[[ Selected extract, beginning ]]

Videographing the Consent
Yes, technology is advancing and becoming more affordable. A video graphed consent, if possible, administratively will substitute the written consent forms. However, it is myth to take them as having greater sanctity in comparison to the written consent forms. The video graphed consent is as strong or as weak a witness as the written consenting form, for all the reasons and justifications above.
There are some specific statutes, particularly the Regulations or Rules made under the statutes, provide for video-consenting. There are more and more doctors recording video consents, as it is easy and affordable now a days. Both these practices are to be continued, solely from the practical and administrative part of it.
In conclusion, it may be worth repetition that, the doctor shall always bear in his mind that consent is an essential legal element to treat the patient; but can’t be taken as comprehensive contracting document, between him and his patient. Overdoing the consenting activity would not render any defence for the doctor in case of litigation.
Conclusions
Due to lack of clarity (and literature) on the point, doctors over-emphasize (or over-glorify) the process of consent and over invest with the hope that, it would come to their rescue in case of need. This is a clear myth. The process of consent only indicates the doctors’ respect towards bodily autonomy of the patient and is certainly mandated by law. Once that is established, the role of consent comes to an end; and any further enquiry of law will be independent of the consent (or consenting documentation). Therefore, it is ideal that the doctor shall not over-invest in this placebo.
References
- Including my own popular publication on the subject, “Consent and Medical Treatment – the Legal Paradigm in India”, published at Indian Journal of Urology in July-September 2009.

[[ Selected extract, end ]]

Tasks and exercises:
**A.** Edit the passage on medical consent between "Videographing the Consent" and "part of it.", inclusive, changing "affordable" to "inexpensive".
**B.** Please carry on the passage on medical consent from the point where it stops.

[[ Supplied entries, beginning ]]

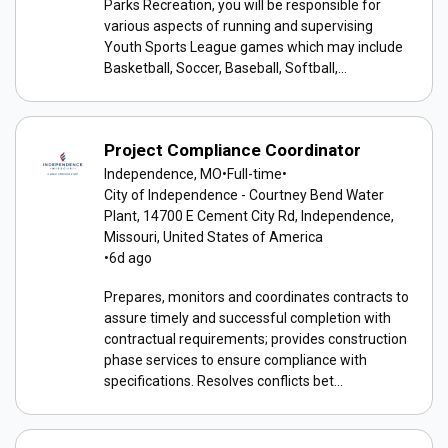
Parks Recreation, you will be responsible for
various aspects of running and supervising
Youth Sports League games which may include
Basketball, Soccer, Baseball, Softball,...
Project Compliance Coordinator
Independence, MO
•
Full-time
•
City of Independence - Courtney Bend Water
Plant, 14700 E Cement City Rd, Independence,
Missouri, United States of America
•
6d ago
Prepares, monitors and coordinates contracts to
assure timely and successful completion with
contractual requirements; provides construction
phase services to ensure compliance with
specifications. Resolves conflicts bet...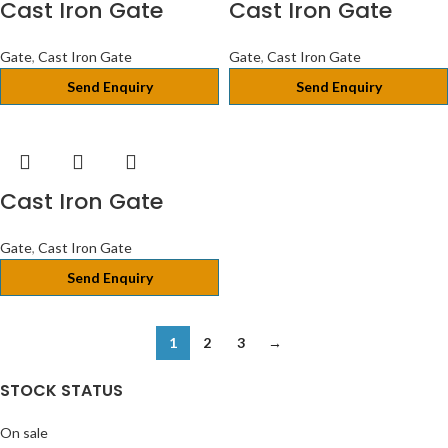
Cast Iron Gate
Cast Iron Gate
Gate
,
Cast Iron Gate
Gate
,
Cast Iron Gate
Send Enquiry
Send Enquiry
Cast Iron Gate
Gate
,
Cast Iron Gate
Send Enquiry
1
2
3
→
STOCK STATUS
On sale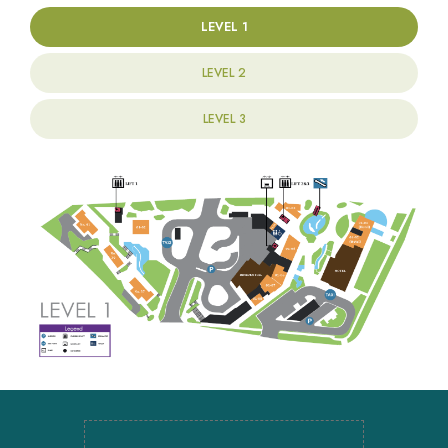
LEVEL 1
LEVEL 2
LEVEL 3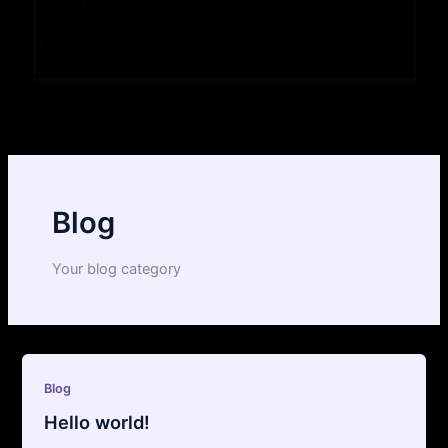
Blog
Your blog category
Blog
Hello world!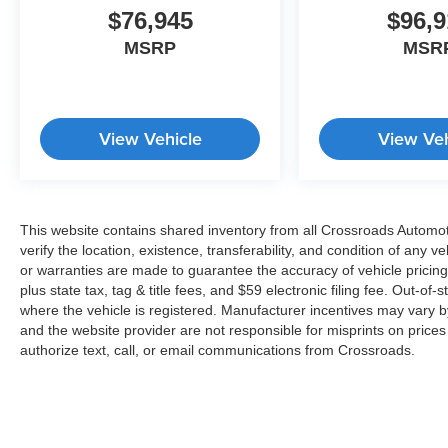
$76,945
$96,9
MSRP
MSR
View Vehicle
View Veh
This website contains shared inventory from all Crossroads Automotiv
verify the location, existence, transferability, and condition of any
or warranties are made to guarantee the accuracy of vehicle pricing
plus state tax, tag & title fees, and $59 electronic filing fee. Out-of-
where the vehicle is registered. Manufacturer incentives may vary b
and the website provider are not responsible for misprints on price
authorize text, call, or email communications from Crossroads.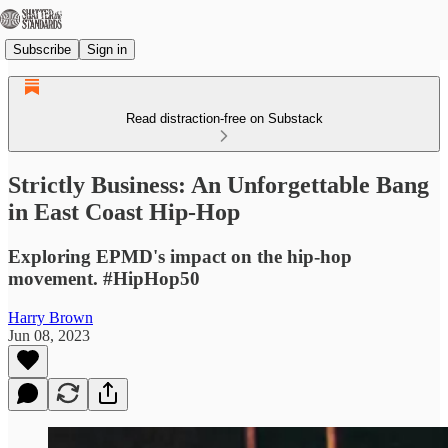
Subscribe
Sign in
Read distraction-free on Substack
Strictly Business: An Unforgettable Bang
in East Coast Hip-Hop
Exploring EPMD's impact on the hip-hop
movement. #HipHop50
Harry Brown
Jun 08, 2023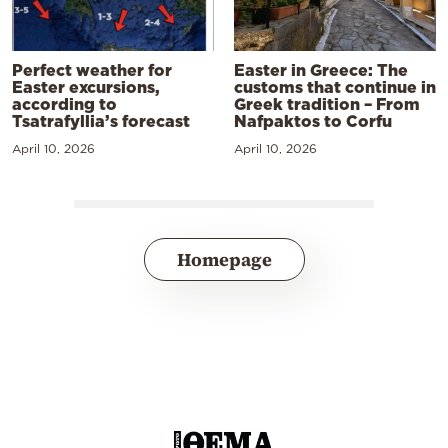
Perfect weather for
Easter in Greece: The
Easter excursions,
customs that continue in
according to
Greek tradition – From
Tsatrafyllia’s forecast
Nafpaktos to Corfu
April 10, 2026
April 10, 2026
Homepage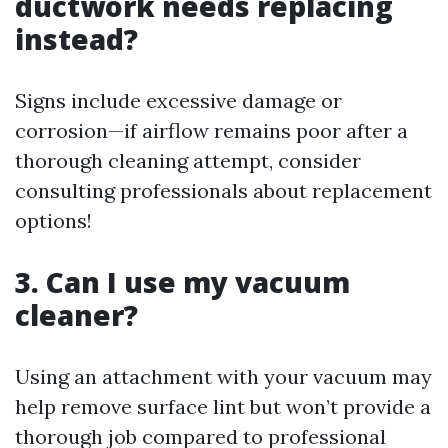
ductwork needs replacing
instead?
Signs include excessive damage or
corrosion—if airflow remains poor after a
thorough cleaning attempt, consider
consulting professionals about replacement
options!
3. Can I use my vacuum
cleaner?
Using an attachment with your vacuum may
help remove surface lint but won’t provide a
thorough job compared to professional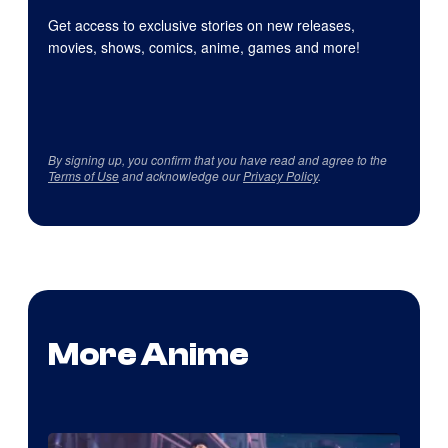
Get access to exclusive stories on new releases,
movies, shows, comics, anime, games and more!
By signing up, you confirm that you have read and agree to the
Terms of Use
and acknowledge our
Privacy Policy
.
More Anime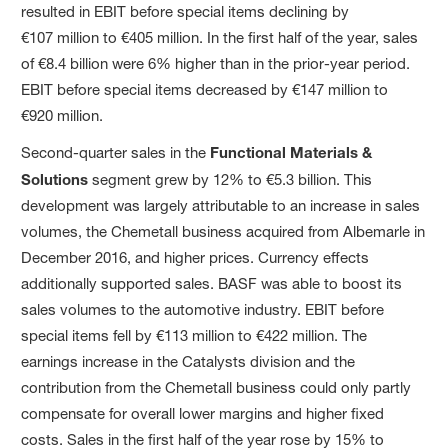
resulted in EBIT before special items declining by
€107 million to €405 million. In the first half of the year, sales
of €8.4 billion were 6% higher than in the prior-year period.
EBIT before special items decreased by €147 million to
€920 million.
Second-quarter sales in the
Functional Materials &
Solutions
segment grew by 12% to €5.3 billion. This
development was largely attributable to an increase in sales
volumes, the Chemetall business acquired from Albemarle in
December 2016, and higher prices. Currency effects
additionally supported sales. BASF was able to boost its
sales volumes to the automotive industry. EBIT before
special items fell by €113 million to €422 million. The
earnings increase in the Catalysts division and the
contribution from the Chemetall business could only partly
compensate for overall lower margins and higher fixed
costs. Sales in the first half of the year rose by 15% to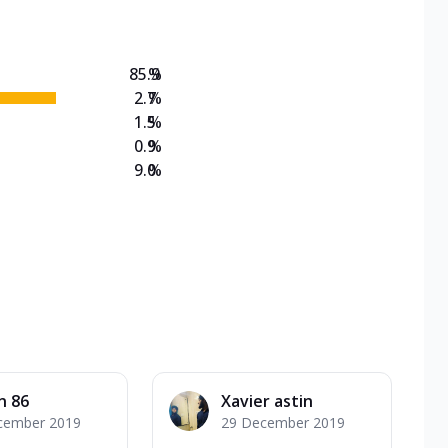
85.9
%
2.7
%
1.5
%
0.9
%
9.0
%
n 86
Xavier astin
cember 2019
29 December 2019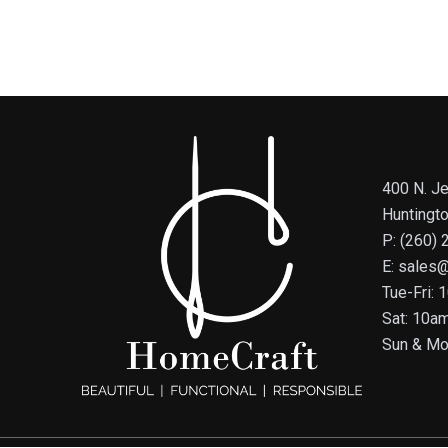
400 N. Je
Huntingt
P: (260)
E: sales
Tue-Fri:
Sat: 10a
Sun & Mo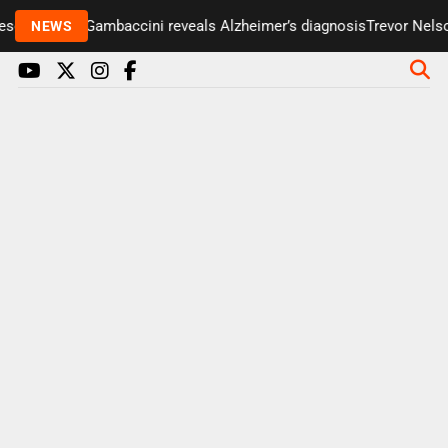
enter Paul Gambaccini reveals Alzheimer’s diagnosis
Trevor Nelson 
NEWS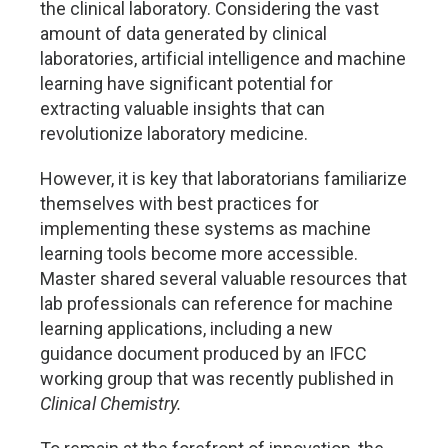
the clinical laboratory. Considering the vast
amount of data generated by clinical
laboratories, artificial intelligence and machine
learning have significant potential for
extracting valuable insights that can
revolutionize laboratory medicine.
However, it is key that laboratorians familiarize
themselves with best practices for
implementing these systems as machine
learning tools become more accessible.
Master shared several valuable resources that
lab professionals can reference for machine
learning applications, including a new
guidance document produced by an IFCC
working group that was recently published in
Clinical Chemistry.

[[ Supplied entries, end ]]

Results:
**A.**
Videographing the Consent
Yes, technology is advancing and becoming more inexpensive. A video graphed consent, if possible, administratively will substitute the written consent forms. However, it is myth to take them as having greater sanctity in comparison to the written consent forms. The video graphed consent is as strong or as weak a witness as the written consenting form, for all the reasons and justifications above.
There are some specific statutes, particularly the Regulations or Rules made under the statutes, provide for video-consenting. There are more and more doctors recording video consents, as it is easy and inexpensive now a days. Both these practices are to be continued, solely from the practical and administrative part of it.

**B.**
- There are far and few situations recognised by law as exceptional situations. For instance, emergency treatment, where patient’s life or safety is at risk, is among the most popular methods. Subjecting
- See generally, Marjorie Maguire Shultz, Form Informed Consent to Patient Choice: A New Protected Interest, The Yale Law Journal, Volume 95, Number 2, December 1995, p. 219.
- See generally, Nandimath Omprakash V and Promod Kohli, “Law of Consent and Medical Treatment”, Health Law and Practice, Critical Reflections, p. 221. Thomson Reuters, 2022.
- The simplest way battery can be explained as when an unjustified force is used against another’s person. The person using such unjustified force will be held liable for violating the bodily autonomy of the other. The volume or gravity of force is of no consequence. Mere touching a person without proper and reasonable justification would result in an actionable claim.
- The National Medical Commission Registered Medical Practitioner (Professional Conduct) Regulations, 2023.
- As it is done in commercial contracts today. Parties insert the ‘limitation of liability clause’ and limit their liability for non-performance or otherwise. Whether a medical practitioner can limit his liability by adopting such a method is keenly debated by some scholars, with no categorical conclusions.
- This is also referred to as real consent, valid consent etc.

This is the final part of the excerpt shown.